Reputation: 81671
Given
class Post
has_many :comments
end
class Comment
belongs_to :post
end
If I want to validate that a comment always has a post, should I use
class Comment
belongs_to :post
validates :post, presence: true
end
or
class Comment
belongs_to :post
validates :post_id, presence: true
end
?
The Rails guides suggests the validates :post, presence: true
approach, saying:
If you want to be sure that an association is present, you'll need to test whether the associated object itself is present, and not the foreign key used to map the association.
One difference I can see between the two is that if you do
post = Post.new
comment = Comment.new
comment.post = post
comment.save
then validation fails if it's based on post_id
, but succeeds if it's based on post
. The latter makes more sense to me.
However, I sometimes see people in real life using the post_id
approach. Are they simply using the "wrong" approach, or is there a rationale I'm not aware of?
The Rails Style Guide doesn't have anything related to this topic.
The question Rails ActiveRecord:: Proper way for validating presence on associations? seems to be asking about how to get a project to work using the post_id
approach, but doesn't seem to explain why it's using that approach.

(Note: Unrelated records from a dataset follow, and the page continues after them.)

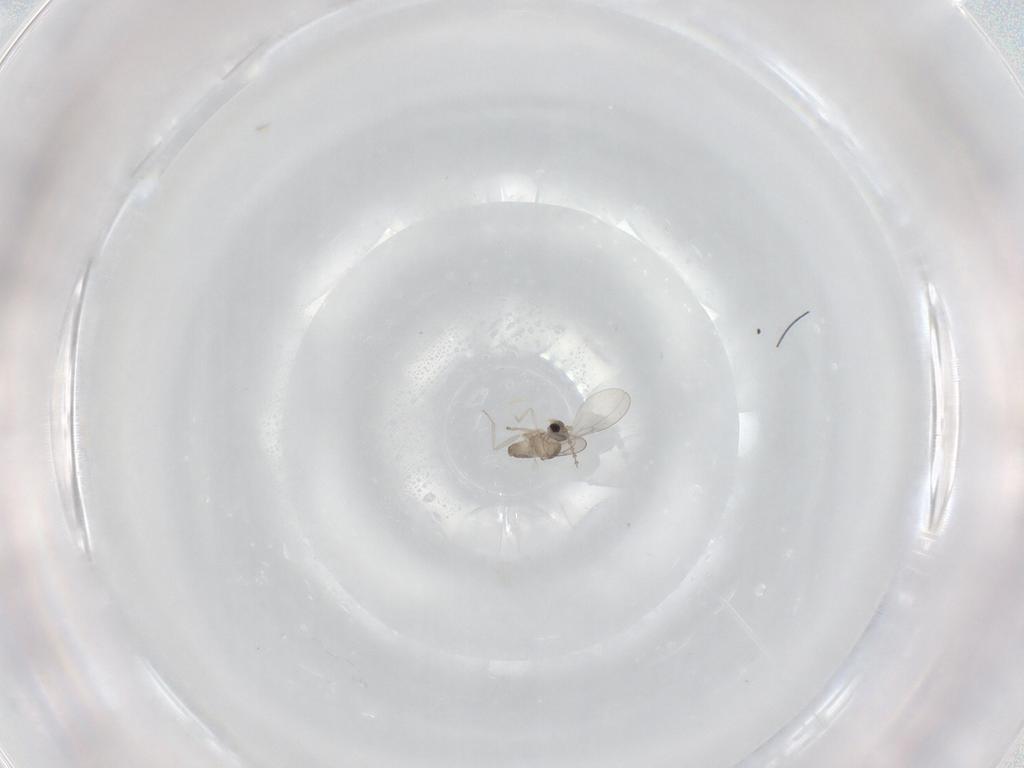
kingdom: Animalia
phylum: Arthropoda
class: Insecta
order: Diptera
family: Cecidomyiidae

Rails 4: Difference between validates presence on id or association is about validation, but merely describes the different effects of the two approaches, rather than saying why post_id
should be used.
The question Rails - Validate Presence Of Association? is unrelated - it's talking about validating that a post has at least one comment, which is a different requirement to what I'm asking about.
Upvotes: 2
Views: 514
Reputation: 7779
I don't think a single case would fit all scenarios.
In the case of post
s and comment
s, I would tend to validate on the foreign_key
rather than the association. This is partly due to better performance but also testing the Comment
model would become independent of the Post
model.
For the example of Comment
and Post
, when creating a comment, I would set association (i.e. comment.post = post
or post.comments.create!
) rather than the foreign_key (i.e. comment.post_id = post.id
), so I know that the post exists (and that's why I am not validating the presence of the association). However in the unlikely case of data corruption, this will not have a significant impact on the application (just one comment wouldn't be associated with an existing post).

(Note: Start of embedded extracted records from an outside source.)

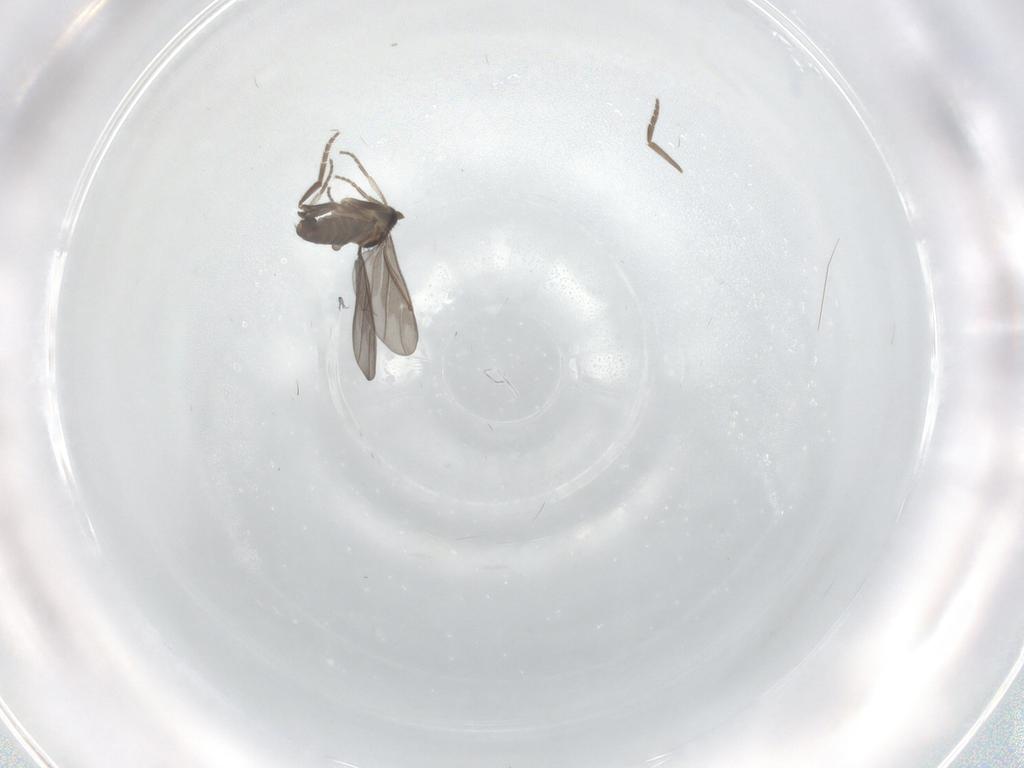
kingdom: Animalia
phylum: Arthropoda
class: Insecta
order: Diptera
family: Phoridae
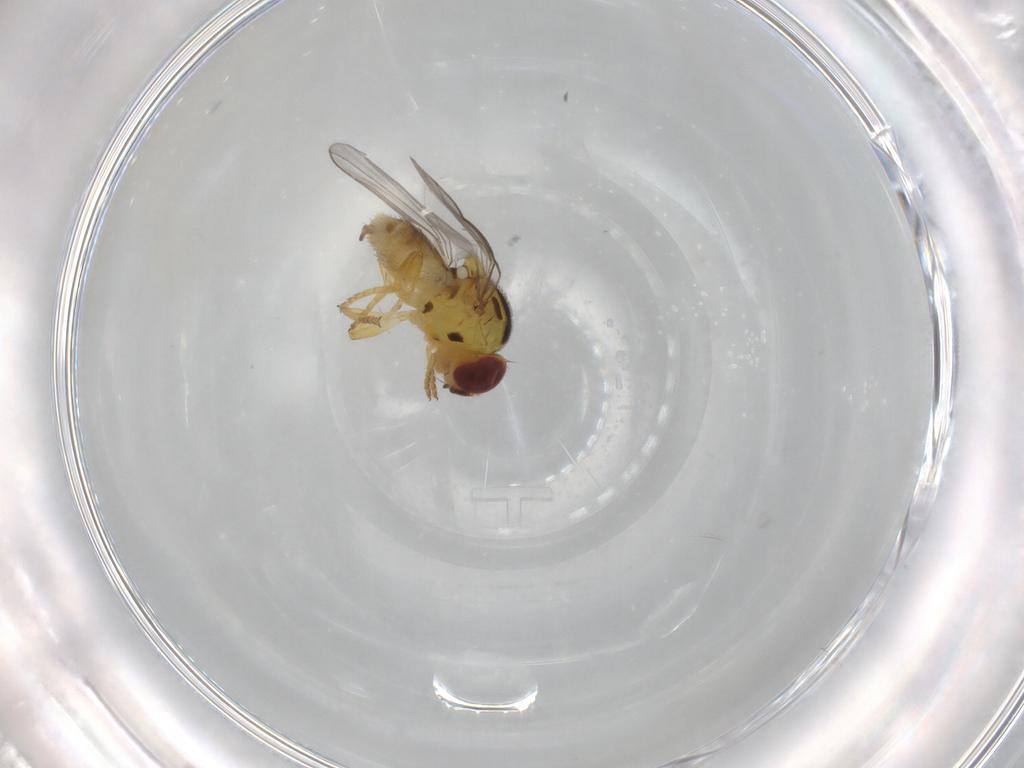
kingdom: Animalia
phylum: Arthropoda
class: Insecta
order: Diptera
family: Chloropidae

In other scenarios, where you need to be absolutely sure that the association is present, you could be extremely safe and validate the association (for instance a CreditCard
belongs to a User
or an Invoice
belonging to an Account
).
Upvotes: 1
Reputation: 81671
The comments section of the blog post http://railsguides.net/belongs-to-and-presence-validation-rule1/ , linked to from the answer https://stackoverflow.com/a/25808182/38765 suggests that some people validate on the post_id
just because they weren't aware of other ways of doing it:
Thanks for posting this! I've always validated on the field. I didn't even think about validating the association.
and
Amazing, thank you. That was subtle.
One person said post_id
may have better performance:
Keep in mind that validating on
:account
instead of:account_id
will incur a performance penalty, as the database has to be queried to check that the association exists.
but I tend to be wary of doing things for performance reasons.